農家戸数の減少も続いております。本町の優良な農地を維持していくためには、農地の基盤整備や集約化、農家経営の規模拡大が必要となり、それに対応するためスマート農業の導入促進を図ってまいります。
就農支援対策としまして、担い手育成対策協議会等関係機関による相談体制の充実や、人・農地プランの地域計画策定の中で就農地の確保・把握に努めるとともに、国の助成制度を活用するなど就農しやすい支援体制の充実を図ってまいります。
町単独事業として農業共済掛金の助成である、農業生産安定化特別対策事業費補助、地力増進対策事業費補助、農道整備事業費補助などを継続し、農業経営の安定化を図ってまいります。
また、昭和45年以降半世紀以上続いた、いわゆる転作制度の見直しが発表されました。その後例外規定が設けられましたが、交付対象の厳格化に変わりはなく、今回の制度改定が離農を増やす原因とならないのか心配されるところであります。
国では現場の課題を検証しつつ見直しを進めるとしており、道においてもオール北海道での検証・対応に取り組んでいるところでありますが、町といたしましても、本町農業の課題を検証しつつ、持続可能な厚沢部農業の将来像を描くことができるよう関係機関と連携し取り組んでまいります。
本町の豊かな自然環境の中にあって、面積の約8割を占める森林は、貴重な資源でもあります。
町有林にあっては、除間伐、枝打ち、下刈りなどの撫育管理事業を適切に行って参ります。
また、民有林にあっては積極的な森林整備を推進するため森林環境譲与税を活用し所有山林にかかる意向調査、民有林の下刈りや除間伐事業への助成、林道、作業道の開設及び維持補修整備を実施し、森林としての機能を維持できるよう支援を行います。
商工業については、人口減少やインターネットを利用した商品購入等が地元消費減退を招いており、また、高齢化の進行とともに買物弱者の増大が心配されているところです。しかし、新型コロナウイルスの5類移行後は、飲食業や観光業にもコロナ前と同様の経済活動が行えるように、引き続き商工団体の育成と中小企業の経営安定を継続支援するとともに、商工会と連携し、活性化への振興策を検討してまいります。
観光については、オートキャンプ場「ハチャムの森」、「うずら温泉」、そして「道の駅」の利用度が増加していくものと期待しています。特に道の駅は、檜山の玄関口に位置し、町の情報発信の拠点としての役割は重要で、令和4年度には新商業施設が完成し、既存の物産センターを含め、多くの人が集う道の駅としてスタートしたところであり、集客力を一層高めてまいります。
また、「アウトキャンパス」や「ちょっと暮らし」事業の継続的な展開で、交流人口・関係人口の拡大を図るほか、素敵な過疎づくり株式会社への委託事業により、厚沢部町の応援団員獲得拡大にも努めてまいります。観光協会の育成や各種イベントへの助成なども継続的に支援して参ります。

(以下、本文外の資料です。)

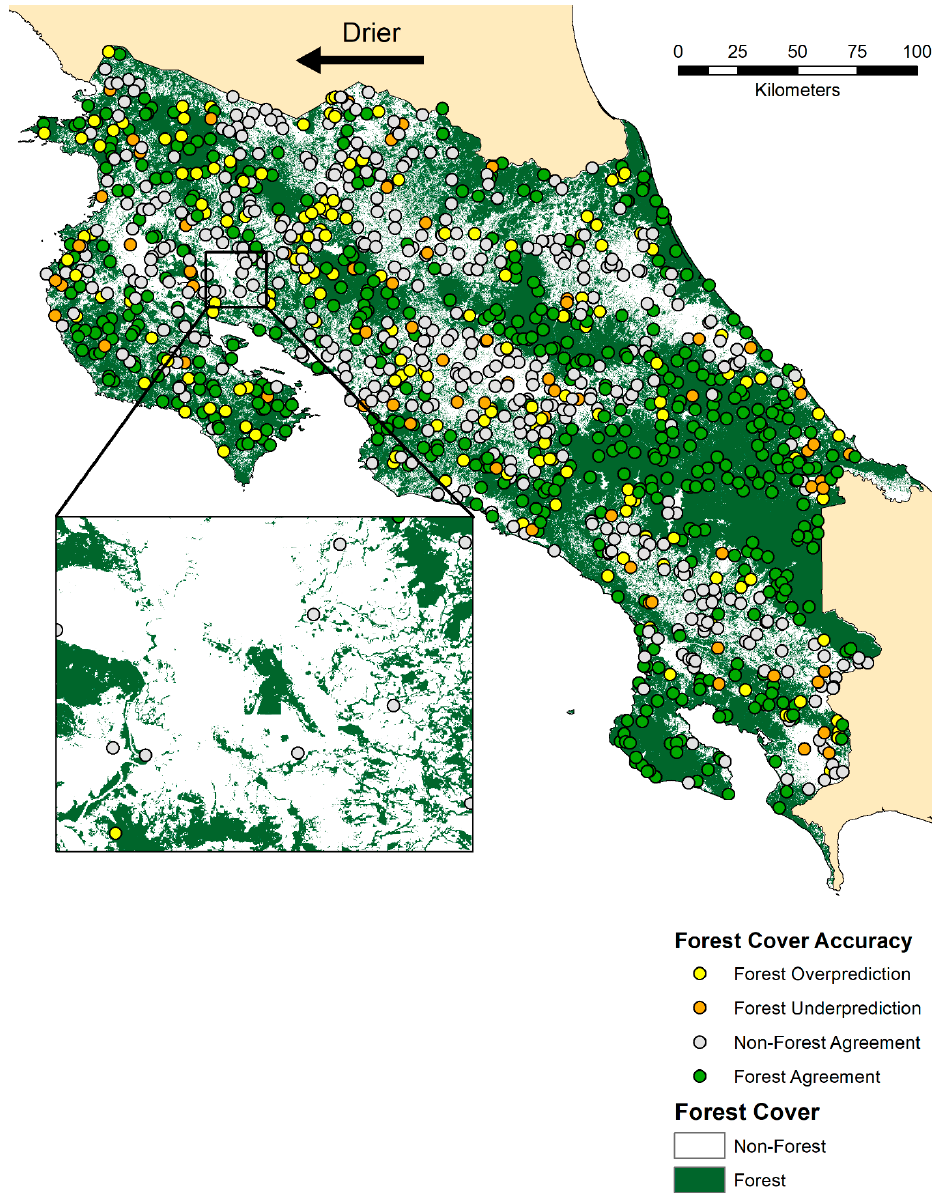
Figure 6. Landa regional tree cover, showing the spatial distribution of forest cover errors when compared to reference data in Costa Rica ( n = 1154). Because the Landa forest cover is a binary forest/non-forest classification, an 89% tree cover threshold was applied to the reference dataset. The colored points reflect the confusion matrix errors, visualized on the map.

町内では、健康診断の受診率が低いことから、 がん等の重大疾病の早期発見が遅れ、重症化リスクが高まっています。病気は早期発見・早期治療が重症化を防ぐ原則であります。受診率の向上を促すための啓発活動や受診料の軽減対策を行って参ります。さらには、3人に1人が発症するといわれる帯状疱疹についても、有効とされるワクチン接種への助成も行います。導入後10年以上が経過している厚沢部消防署の
救急車についても高規格を有した車両の更新を図って参ります。
また、町内唯一の医療機関であります国民健康保険病院は、医師・医療スタッフの確保をしながら良質な医療の提供、経営改善に努めていくとともに、南檜山メディカルネットワーク構想を踏まえ、檜山南部の医療機関と連携し、さらなる地域医療の充実に努めて参ります。
現在、本町の防災無線は移動系といわれる方式で整備されています。令和2年度に電波の周波数帯の変更により多額の費用を投入し基地局等の設備を更新したところですが、近年の豪雨災害により国の指針においても、各世帯に無線機を配置する「同報系」の整備に努めるよう示されたところであります。最近では、これまでと違った方式の受信機も出てきていることから、先進自治体の例も参考としながら、導入に向けて検討して参ります。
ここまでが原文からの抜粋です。